*Records to use*:
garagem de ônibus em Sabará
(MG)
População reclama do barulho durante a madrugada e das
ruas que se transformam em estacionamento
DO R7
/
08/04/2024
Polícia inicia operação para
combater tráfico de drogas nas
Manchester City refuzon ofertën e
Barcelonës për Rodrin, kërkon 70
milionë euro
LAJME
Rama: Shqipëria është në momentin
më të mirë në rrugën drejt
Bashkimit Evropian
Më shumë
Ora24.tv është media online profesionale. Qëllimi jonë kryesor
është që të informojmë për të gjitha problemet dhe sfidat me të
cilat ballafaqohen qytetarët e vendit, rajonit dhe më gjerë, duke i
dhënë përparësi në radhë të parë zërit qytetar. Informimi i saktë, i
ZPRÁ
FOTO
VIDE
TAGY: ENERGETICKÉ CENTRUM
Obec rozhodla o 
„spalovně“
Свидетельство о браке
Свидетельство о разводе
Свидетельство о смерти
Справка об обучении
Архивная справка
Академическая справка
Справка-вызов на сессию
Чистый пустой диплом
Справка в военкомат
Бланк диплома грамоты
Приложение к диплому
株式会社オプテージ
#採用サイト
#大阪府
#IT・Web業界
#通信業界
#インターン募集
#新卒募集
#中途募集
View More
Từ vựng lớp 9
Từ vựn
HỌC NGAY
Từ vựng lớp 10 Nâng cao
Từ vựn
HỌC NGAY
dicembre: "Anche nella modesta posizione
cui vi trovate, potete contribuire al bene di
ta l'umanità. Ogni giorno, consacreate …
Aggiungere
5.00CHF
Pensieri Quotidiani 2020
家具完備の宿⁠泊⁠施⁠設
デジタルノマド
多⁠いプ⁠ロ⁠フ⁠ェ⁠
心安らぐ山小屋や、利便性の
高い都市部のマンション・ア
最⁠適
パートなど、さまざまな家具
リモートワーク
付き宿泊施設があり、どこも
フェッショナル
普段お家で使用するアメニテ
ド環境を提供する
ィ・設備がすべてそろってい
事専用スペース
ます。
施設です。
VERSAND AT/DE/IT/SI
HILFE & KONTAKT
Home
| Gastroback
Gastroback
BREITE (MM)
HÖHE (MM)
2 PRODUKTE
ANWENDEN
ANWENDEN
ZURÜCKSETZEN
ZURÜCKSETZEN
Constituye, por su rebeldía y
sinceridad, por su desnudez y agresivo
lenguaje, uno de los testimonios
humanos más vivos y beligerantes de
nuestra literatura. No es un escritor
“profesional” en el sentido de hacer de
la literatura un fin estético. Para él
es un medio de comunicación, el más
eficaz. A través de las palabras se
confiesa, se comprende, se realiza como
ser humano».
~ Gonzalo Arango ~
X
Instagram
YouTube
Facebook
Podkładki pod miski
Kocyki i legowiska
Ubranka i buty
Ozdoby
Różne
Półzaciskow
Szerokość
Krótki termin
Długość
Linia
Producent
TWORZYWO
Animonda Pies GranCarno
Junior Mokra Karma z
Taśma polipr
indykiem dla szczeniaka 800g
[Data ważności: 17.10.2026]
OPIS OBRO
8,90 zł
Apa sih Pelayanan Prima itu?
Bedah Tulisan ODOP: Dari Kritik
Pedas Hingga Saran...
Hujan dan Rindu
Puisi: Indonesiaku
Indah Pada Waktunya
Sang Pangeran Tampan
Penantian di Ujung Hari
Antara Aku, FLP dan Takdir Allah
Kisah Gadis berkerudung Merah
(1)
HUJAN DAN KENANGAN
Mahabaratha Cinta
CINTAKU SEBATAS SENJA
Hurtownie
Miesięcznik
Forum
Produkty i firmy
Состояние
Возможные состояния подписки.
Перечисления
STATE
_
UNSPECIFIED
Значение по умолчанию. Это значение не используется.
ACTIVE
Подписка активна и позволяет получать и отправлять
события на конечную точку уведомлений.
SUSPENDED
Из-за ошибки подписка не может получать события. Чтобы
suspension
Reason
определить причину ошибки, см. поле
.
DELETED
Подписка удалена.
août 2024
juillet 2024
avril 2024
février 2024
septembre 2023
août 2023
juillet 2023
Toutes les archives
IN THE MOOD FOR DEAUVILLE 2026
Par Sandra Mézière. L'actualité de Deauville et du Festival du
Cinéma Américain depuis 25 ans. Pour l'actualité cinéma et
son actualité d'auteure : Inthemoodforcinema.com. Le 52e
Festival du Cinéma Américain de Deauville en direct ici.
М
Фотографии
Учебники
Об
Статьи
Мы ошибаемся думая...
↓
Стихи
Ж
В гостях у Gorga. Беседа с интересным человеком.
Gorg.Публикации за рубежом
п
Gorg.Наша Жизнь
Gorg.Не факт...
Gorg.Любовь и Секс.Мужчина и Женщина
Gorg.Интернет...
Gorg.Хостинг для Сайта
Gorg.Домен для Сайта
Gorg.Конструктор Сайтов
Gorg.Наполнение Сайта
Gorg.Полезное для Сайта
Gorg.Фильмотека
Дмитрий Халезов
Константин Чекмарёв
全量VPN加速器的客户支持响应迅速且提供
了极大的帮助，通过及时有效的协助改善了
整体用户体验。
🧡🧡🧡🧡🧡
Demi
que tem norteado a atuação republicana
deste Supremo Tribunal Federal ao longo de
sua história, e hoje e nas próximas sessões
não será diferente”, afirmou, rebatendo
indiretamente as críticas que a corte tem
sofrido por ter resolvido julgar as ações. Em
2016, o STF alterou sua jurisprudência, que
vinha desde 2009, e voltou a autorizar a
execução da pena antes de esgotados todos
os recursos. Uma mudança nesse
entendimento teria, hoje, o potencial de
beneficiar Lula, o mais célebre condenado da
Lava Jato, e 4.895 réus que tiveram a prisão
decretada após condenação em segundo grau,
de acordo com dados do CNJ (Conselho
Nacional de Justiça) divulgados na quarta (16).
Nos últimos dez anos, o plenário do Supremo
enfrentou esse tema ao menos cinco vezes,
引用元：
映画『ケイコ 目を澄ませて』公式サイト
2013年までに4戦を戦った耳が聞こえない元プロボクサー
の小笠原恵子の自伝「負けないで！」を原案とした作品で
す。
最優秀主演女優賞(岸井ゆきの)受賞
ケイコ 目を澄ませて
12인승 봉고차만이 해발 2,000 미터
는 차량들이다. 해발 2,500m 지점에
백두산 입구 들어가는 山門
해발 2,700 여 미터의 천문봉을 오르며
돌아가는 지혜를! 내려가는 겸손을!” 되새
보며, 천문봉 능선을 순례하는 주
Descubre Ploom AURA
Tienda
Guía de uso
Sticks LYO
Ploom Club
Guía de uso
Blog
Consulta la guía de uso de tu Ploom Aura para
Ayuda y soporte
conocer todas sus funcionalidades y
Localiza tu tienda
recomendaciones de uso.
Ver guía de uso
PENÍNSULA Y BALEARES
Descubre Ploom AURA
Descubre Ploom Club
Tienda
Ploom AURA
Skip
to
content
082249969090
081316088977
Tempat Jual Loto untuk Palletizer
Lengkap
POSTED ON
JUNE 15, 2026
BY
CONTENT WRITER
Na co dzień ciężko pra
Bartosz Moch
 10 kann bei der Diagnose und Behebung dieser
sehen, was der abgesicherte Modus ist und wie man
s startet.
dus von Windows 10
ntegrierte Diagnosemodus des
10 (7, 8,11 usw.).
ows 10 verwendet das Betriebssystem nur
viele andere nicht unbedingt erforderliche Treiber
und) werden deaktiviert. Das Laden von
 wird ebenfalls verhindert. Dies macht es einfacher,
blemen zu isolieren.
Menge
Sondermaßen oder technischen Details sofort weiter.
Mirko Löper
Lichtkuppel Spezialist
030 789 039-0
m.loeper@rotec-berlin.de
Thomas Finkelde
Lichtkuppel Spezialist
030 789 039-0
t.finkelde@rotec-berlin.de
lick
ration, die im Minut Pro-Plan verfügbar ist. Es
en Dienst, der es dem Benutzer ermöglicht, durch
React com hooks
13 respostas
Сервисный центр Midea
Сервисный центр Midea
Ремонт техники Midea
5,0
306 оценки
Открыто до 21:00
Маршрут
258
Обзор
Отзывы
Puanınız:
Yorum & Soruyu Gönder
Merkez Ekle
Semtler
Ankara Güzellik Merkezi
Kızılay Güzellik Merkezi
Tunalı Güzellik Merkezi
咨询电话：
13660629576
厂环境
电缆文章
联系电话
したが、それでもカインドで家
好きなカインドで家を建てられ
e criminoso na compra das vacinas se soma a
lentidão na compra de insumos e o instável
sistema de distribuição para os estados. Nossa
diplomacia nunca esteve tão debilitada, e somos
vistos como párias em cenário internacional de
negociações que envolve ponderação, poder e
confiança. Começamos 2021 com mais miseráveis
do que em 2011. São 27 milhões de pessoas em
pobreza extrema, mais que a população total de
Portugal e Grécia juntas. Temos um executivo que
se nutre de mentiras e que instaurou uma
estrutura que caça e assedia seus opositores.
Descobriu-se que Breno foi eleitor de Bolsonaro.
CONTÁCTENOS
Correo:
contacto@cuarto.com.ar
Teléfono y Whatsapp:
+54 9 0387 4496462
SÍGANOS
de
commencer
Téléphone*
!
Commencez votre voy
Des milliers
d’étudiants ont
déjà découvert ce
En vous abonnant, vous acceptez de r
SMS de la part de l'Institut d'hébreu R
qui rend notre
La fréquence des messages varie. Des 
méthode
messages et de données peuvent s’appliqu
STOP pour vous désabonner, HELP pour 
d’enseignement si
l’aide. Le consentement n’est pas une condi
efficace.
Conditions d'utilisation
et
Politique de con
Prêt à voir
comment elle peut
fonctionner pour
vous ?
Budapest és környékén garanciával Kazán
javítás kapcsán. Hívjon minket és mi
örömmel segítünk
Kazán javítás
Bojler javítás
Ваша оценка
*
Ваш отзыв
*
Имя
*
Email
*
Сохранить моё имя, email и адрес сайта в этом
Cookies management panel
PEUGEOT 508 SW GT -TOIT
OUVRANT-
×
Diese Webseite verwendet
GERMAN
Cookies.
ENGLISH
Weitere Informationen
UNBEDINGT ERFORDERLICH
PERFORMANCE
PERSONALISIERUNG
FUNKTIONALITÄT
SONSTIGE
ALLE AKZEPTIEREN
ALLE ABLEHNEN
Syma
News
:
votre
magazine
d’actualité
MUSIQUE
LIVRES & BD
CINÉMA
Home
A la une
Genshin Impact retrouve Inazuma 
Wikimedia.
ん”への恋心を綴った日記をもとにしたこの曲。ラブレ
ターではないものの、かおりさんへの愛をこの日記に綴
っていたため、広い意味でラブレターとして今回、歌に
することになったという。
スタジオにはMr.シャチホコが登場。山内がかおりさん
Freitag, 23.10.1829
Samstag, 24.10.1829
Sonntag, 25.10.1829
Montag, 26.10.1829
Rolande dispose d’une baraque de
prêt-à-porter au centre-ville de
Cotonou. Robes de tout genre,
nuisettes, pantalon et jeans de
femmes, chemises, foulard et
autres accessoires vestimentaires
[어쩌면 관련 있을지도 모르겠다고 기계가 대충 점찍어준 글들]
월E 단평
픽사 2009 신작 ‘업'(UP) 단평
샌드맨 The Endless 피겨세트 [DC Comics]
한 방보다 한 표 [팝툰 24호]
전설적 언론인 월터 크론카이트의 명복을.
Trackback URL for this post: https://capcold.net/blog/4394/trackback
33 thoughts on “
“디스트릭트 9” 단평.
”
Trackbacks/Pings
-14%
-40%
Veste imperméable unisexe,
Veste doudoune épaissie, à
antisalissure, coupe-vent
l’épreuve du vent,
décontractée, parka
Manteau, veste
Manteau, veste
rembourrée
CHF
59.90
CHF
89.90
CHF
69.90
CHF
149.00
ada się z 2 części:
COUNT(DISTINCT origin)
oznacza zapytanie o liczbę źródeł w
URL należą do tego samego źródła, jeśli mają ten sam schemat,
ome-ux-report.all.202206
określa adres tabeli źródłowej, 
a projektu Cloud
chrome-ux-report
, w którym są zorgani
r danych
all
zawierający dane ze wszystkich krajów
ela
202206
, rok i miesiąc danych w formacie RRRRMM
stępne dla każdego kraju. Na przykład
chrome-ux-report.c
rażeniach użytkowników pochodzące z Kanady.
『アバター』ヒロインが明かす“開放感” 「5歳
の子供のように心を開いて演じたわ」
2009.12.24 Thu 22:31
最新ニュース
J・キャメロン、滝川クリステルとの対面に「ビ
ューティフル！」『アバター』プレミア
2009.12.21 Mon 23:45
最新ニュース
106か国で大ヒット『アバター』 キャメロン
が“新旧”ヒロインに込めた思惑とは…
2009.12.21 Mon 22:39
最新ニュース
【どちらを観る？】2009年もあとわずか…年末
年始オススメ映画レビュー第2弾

*Work to be completed*: Exactly as written, please transcribe the lines from the start of the records above to the line that holds "Rama: Shqipëria është në momentin", both ends included.

*Written solution*:
garagem de ônibus em Sabará
(MG)
População reclama do barulho durante a madrugada e das
ruas que se transformam em estacionamento
DO R7
/
08/04/2024
Polícia inicia operação para
combater tráfico de drogas nas
Manchester City refuzon ofertën e
Barcelonës për Rodrin, kërkon 70
milionë euro
LAJME
Rama: Shqipëria është në momentin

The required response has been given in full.